Question: Section 351 Question John, Andrew, and Maria decide to pool their resources and form JAM, Corporation. Here is how they structured the transaction: John contributed

Section 351 Question

John, Andrew, and Maria decide to pool their resources and form JAM, Corporation. Here is how they structured the transaction:

John contributed a building with a fair market value of $400,000 and an adjusted basis of $150,000. This building had a mortgage of $200,000 which JAM Corporation will assume.
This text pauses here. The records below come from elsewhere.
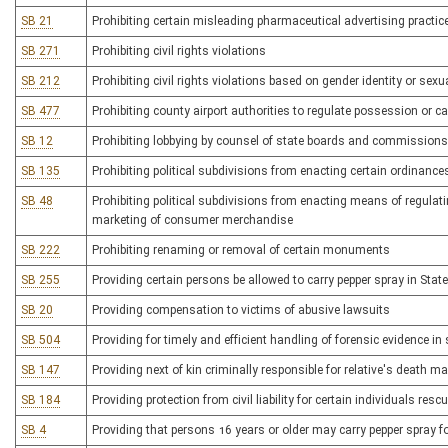
SB 21
Prohibiting certain misleading pharmaceutical advertising practic
SB 271
Prohibiting civil rights violations
SB 212
Prohibiting civil rights violations based on gender identity or sexu
SB 477
Prohibiting county airport authorities to regulate possession or ca
SB 12
Prohibiting lobbying by counsel of state boards and commissions
SB 135
Prohibiting political subdivisions from enacting certain ordinances
SB 48
Prohibiting political subdivisions from enacting means of regulat
marketing of consumer merchandise
SB 222
Prohibiting renaming or removal of certain monuments
SB 255
Providing certain persons be allowed to carry pepper spray in Stat
SB 20
Providing compensation to victims of abusive lawsuits
SB 504
Providing for timely and efficient handling of forensic evidence i
SB 147
Providing next of kin criminally responsible for relative's death m
SB 184
Providing protection from civil liability for certain individuals re
SB 4
Providing that persons 16 years or older may carry pepper spray fo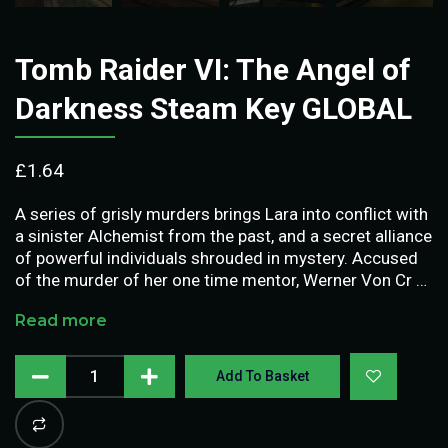
Tomb Raider VI: The Angel of
Darkness Steam Key GLOBAL
£
1.64
A series of grisly murders brings Lara into conflict with
a sinister Alchemist from the past, and a secret alliance
of powerful individuals shrouded in mystery. Accused
of the murder of her one time mentor, Werner Von Cr …
Read more
Add To Basket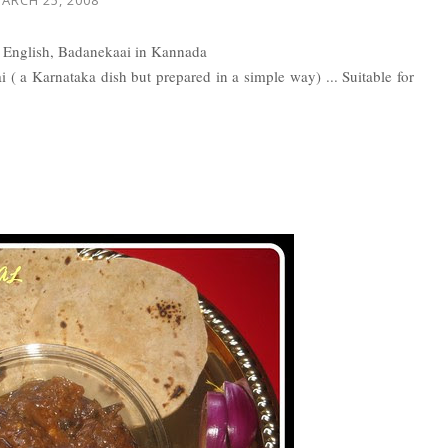
n English, Badanekaai in Kannada
gai ( a Karnataka dish but prepared in a simple way) ... Suitable for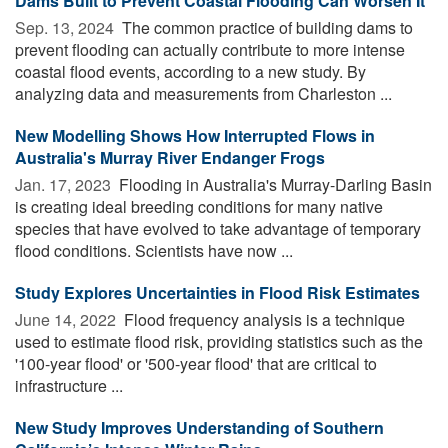
Dams Built to Prevent Coastal Flooding Can Worsen It
Sep. 13, 2024 
The common practice of building dams to
prevent flooding can actually contribute to more intense
coastal flood events, according to a new study. By
analyzing data and measurements from Charleston ...
New Modelling Shows How Interrupted Flows in
Australia's Murray River Endanger Frogs
Jan. 17, 2023 
Flooding in Australia's Murray-Darling Basin
is creating ideal breeding conditions for many native
species that have evolved to take advantage of temporary
flood conditions. Scientists have now ...
Study Explores Uncertainties in Flood Risk Estimates
June 14, 2022 
Flood frequency analysis is a technique
used to estimate flood risk, providing statistics such as the
'100-year flood' or '500-year flood' that are critical to
infrastructure ...
New Study Improves Understanding of Southern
In exchange for the contribution of the building (and assumption of mortgage), John will receive 400 shares of stock in JAM Corporation.

Maria performed services valued at $180,000. In additional Maria contributed computer equipment with a fair market value of $20,000 and an adjusted basis of $15,000. In exchange for services rendered and the computer equipment, Maria received 200 shares of stock in JAM Corporation.

Andrew contributed $50,000 of cash and manufacturing equipment with a fair market value of $350,000 and an adjusted basis of $80,000. In exchange for the contribution of the cash and manufacturing equipment, Andrew received 400 shares of stock in JAM Corporation.

For Andrew:

How much (if any) gain, loss, or income does Andrew recognize as a result of this transaction?

What is Andrews basis in JAM stock?

What is Jams basis in the manufacturing equipment?